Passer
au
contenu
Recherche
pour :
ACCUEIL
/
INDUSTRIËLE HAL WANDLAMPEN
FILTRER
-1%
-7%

.....

Leaving every word in place, retype all of the listing.

Response to the task:
Passer
au
contenu
Recherche
pour :
ACCUEIL
/
INDUSTRIËLE HAL WANDLAMPEN
FILTRER
-1%
-7%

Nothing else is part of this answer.